▶ [Excerpt to read]
=-=-=
American abolitionist and military officer (1838–1865)

Silas Stillman Soule (/soʊl/ SOHL; July 26, 1838 - April 23, 1865) was an American abolitionist, teenage conductor on the Underground Railroad, military officer, and early example of what would later be called a "whistleblower". He is honored as a hero for disobeying orders to participate in a massacre of Native Americans, and then giving evidence against his commander despite threats on his life.

As a Kansas Jayhawker, he supported and was a proponent of John Brown's movement in the time of strife leading up to the American Civil War. During the war, Soule joined the Colorado volunteers and rose to the rank of captain in the Union Army. Soule was present at the Sand Creek massacre in 1864, commanding the 1st Colorado Cavalry, Company D, but refused to take part in the killing, and ordered his men not to harm the Native Americans. Afterward, he testified about the massacre at a military hearing. Another soldier murdered Soule two months later, in what some believed was retaliation. Soule's assassination at age 26 brought a tide of outrage on his behalf and sympathy for his widow.
=-=-=
Can you carry the Silas Soule biography forward, starting right after its final sentence? The lines after this are separate material, unrelated to the Silas Soule biography.
=-=-=
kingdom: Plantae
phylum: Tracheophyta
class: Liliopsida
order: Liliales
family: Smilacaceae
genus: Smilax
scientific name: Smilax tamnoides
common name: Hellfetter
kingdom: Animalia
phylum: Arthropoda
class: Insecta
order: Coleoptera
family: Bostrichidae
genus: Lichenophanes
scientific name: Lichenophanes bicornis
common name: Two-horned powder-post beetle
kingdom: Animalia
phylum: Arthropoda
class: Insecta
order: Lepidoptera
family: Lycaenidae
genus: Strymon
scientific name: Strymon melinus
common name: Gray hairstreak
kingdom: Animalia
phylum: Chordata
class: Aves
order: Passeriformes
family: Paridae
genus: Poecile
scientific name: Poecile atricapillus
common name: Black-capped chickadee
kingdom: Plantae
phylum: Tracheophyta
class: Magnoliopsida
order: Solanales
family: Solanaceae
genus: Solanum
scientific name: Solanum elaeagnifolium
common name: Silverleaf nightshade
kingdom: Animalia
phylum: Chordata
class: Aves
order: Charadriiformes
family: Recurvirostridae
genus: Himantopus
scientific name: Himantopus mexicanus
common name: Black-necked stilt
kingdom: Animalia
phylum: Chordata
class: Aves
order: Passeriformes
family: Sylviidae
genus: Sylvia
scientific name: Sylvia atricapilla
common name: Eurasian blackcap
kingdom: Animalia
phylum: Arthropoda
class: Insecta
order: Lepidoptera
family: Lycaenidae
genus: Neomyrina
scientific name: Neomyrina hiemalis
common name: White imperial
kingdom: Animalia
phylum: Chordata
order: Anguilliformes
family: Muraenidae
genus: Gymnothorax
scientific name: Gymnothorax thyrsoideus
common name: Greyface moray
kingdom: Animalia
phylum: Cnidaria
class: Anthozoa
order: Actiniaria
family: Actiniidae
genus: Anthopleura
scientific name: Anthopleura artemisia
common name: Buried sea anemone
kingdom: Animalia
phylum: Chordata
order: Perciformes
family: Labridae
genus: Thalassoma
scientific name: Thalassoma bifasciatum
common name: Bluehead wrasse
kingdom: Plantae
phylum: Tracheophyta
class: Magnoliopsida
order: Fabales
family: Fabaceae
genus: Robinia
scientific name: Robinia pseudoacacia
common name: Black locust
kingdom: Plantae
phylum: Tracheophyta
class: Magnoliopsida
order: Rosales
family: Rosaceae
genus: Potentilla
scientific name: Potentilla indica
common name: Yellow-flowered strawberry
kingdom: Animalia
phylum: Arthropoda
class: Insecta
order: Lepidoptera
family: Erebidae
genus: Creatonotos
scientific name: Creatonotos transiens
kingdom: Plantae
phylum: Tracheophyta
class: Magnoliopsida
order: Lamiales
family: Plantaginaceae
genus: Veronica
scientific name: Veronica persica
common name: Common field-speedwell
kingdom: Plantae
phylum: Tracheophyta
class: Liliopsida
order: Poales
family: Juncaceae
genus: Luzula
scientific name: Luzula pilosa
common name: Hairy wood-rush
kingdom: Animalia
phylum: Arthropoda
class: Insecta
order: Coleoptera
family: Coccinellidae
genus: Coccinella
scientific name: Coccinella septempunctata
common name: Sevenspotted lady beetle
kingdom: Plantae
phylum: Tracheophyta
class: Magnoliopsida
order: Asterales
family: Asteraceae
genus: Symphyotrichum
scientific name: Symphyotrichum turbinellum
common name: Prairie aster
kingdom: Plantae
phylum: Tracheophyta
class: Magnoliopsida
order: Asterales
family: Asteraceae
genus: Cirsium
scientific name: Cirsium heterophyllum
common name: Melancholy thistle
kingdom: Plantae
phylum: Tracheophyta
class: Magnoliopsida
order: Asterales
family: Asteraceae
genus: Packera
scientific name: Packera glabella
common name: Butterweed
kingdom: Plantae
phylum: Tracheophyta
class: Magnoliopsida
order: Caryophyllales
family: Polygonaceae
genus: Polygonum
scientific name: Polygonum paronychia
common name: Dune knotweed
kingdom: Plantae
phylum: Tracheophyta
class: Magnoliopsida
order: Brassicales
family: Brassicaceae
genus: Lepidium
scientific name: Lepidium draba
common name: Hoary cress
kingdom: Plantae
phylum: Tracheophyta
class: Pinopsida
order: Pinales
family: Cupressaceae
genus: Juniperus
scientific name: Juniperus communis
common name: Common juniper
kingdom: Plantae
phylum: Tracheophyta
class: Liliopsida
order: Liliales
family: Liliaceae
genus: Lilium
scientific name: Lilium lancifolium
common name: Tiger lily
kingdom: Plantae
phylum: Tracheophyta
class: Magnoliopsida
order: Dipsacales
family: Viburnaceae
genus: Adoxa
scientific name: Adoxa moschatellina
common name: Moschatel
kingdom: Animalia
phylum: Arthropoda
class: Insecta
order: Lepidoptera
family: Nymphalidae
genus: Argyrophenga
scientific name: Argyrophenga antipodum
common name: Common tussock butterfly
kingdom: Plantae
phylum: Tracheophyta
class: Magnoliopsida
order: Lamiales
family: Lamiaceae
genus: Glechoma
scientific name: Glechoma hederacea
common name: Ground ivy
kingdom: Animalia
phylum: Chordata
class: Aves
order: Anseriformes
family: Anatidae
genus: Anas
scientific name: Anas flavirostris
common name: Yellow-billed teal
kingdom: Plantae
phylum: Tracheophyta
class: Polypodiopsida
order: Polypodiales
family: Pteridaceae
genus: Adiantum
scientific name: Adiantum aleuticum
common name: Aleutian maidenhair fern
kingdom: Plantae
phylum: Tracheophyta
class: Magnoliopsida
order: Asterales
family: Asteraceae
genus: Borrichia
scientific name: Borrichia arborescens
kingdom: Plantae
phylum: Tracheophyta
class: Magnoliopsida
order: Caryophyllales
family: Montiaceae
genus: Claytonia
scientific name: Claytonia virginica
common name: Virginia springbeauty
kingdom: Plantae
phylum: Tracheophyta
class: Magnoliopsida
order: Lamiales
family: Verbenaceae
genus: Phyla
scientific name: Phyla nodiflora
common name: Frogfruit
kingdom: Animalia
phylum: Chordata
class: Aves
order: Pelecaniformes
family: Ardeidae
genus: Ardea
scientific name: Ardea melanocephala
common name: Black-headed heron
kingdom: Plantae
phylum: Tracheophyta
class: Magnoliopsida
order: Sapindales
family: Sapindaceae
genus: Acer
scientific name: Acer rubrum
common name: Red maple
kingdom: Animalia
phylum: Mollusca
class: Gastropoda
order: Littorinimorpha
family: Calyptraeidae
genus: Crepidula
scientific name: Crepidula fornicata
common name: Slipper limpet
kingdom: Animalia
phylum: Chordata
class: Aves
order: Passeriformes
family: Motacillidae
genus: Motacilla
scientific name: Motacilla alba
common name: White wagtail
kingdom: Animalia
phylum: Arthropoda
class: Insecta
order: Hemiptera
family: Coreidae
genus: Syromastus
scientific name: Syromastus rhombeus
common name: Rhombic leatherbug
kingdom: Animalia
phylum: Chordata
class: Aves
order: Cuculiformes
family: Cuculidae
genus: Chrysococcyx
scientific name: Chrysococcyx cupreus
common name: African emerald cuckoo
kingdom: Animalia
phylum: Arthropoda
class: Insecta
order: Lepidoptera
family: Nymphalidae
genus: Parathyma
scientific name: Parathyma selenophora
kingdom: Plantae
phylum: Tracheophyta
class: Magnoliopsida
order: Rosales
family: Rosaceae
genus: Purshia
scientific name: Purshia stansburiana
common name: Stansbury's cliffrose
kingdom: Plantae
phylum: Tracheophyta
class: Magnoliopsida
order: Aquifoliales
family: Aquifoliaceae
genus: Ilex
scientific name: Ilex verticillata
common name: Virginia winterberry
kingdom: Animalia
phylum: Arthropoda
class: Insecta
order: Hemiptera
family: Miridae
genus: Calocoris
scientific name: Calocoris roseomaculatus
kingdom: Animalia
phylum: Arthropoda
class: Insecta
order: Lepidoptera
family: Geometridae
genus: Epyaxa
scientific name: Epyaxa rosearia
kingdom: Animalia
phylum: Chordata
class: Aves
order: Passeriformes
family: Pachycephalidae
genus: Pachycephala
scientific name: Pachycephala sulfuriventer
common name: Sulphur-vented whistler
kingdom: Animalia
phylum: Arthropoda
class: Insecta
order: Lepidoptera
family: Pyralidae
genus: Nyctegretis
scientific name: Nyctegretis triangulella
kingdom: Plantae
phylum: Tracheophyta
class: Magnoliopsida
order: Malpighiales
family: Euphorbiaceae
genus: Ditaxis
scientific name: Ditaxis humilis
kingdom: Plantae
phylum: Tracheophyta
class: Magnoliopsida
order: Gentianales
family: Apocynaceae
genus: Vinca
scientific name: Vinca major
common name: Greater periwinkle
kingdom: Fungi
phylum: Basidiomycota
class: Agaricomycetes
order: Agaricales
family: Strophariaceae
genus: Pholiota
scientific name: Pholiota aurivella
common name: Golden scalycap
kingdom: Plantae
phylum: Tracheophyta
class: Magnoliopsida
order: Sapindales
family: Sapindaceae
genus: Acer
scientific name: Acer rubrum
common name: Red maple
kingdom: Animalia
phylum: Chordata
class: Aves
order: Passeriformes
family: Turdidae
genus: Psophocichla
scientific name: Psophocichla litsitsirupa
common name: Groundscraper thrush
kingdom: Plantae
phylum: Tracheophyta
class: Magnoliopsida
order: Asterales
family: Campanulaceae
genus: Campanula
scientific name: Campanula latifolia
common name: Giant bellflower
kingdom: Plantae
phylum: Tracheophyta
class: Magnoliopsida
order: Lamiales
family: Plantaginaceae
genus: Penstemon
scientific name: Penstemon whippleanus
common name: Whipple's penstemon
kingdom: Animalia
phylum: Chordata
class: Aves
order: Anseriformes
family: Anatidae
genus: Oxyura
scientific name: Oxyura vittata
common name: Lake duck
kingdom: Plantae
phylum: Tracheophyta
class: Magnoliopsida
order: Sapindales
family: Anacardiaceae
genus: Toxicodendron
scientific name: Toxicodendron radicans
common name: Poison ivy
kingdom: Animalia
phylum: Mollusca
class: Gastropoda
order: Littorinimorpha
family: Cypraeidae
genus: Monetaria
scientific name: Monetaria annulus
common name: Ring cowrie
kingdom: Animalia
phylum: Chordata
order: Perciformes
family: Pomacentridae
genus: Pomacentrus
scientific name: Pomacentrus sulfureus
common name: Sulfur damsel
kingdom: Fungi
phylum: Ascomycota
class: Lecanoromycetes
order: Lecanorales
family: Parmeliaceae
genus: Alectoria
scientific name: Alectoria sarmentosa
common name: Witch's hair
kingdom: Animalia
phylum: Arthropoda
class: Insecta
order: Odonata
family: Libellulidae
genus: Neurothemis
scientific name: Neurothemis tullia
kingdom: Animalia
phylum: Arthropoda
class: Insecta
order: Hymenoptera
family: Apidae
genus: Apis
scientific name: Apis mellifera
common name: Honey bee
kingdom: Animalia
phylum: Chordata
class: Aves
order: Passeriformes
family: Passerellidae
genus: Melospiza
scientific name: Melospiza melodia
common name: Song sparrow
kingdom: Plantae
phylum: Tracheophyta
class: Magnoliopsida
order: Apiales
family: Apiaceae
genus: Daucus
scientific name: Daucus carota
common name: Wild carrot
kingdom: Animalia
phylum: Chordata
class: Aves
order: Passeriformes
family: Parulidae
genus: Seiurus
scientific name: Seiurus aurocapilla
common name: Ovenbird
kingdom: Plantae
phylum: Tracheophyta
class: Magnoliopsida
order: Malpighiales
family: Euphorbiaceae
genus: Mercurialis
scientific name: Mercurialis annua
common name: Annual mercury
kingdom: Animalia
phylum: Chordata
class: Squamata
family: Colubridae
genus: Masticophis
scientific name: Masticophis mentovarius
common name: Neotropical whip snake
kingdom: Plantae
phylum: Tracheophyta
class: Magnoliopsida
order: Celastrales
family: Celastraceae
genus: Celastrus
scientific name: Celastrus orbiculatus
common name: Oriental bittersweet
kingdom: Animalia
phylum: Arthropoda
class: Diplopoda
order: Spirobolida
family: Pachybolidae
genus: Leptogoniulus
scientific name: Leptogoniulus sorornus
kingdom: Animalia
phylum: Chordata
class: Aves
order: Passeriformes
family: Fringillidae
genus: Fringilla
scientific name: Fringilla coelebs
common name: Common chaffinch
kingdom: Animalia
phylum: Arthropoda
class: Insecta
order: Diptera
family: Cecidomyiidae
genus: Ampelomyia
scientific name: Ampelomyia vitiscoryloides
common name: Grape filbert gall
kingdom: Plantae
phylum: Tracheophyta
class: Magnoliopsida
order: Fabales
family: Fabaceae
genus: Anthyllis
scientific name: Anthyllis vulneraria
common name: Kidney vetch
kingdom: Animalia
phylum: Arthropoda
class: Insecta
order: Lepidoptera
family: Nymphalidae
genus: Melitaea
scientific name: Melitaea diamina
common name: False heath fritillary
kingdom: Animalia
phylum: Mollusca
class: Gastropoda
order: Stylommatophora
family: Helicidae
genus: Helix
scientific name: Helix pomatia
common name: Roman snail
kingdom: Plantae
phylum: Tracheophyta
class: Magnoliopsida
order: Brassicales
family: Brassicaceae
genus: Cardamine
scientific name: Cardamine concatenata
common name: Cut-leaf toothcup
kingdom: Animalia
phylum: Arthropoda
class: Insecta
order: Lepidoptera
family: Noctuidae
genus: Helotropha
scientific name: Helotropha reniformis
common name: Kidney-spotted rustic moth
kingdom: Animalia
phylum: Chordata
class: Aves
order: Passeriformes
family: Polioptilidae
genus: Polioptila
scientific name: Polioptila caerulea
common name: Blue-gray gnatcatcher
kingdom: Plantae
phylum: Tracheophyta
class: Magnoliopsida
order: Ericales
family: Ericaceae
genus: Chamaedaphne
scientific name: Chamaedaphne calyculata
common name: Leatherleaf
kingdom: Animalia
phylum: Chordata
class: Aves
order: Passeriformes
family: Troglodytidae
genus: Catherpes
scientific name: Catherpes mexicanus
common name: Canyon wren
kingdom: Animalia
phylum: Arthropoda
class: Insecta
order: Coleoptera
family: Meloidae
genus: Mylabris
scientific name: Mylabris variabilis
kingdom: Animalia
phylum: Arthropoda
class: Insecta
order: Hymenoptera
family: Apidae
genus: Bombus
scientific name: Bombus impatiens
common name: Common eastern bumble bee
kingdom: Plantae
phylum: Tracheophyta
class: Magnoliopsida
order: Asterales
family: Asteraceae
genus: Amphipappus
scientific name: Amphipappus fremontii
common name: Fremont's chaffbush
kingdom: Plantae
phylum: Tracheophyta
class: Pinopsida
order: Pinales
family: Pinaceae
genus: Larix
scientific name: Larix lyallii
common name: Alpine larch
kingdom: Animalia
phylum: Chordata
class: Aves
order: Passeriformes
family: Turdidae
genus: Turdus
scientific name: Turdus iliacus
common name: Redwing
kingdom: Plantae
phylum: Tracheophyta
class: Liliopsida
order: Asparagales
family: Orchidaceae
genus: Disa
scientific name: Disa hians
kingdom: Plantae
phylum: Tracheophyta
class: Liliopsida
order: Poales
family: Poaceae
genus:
=-=-=
▶ [Answer to this exercise]
==Early life ==
Silas Soule was born on July 26, 1838, in Bath, Maine, the son of Amasa Soule, a cooper, and Sophia (Low) Soule. He was born into a family of abolitionists, and was descended from Mayflower passenger George Soule. He was raised in Maine and Massachusetts. Soule was a "friendly, intelligent, and good-natured young man, full of practical jokes, [and] tall tales[.]" In 1854, his family became part of the newly formed New England Emigrant Aid Company, an organization whose goal was to help settle the Kansas Territory and bring it into the Union as a free state. His father and older brother William arrived in the vicinity of modern-day Lawrence in November 1854, and became one of the town's founding families. The teenage Silas, his mother, and two sisters came the following summer.

Shortly after the family's arrival at Coal Creek located a few miles south of Lawrence, (Note: Coal Creek is near present-day Vinland) Silas's father, Amasa, established his household as a stop on the Underground Railroad. At the age of 17, Silas escorted escaped slaves from Missouri north to freedom. (Note: Silas' sister, Anne [] Prentiss, told of her family's early experience in Maine, Massachusetts, and Kansas in a 1929 interview: "Our house was on the 'Underground Railway'. John Brown was often there... My brother, Silas, and Brown were close friends. Silas went out on many a foray with him. I recall well when Brown came to our cabin one night with thirteen slaves: men, women and children. He had run them away from Missouri. Brown left them with us. Father would always take in all the Negroes he could. Silas took the whole thirteen from our home eight miles to Mr. Grover's stone barn...")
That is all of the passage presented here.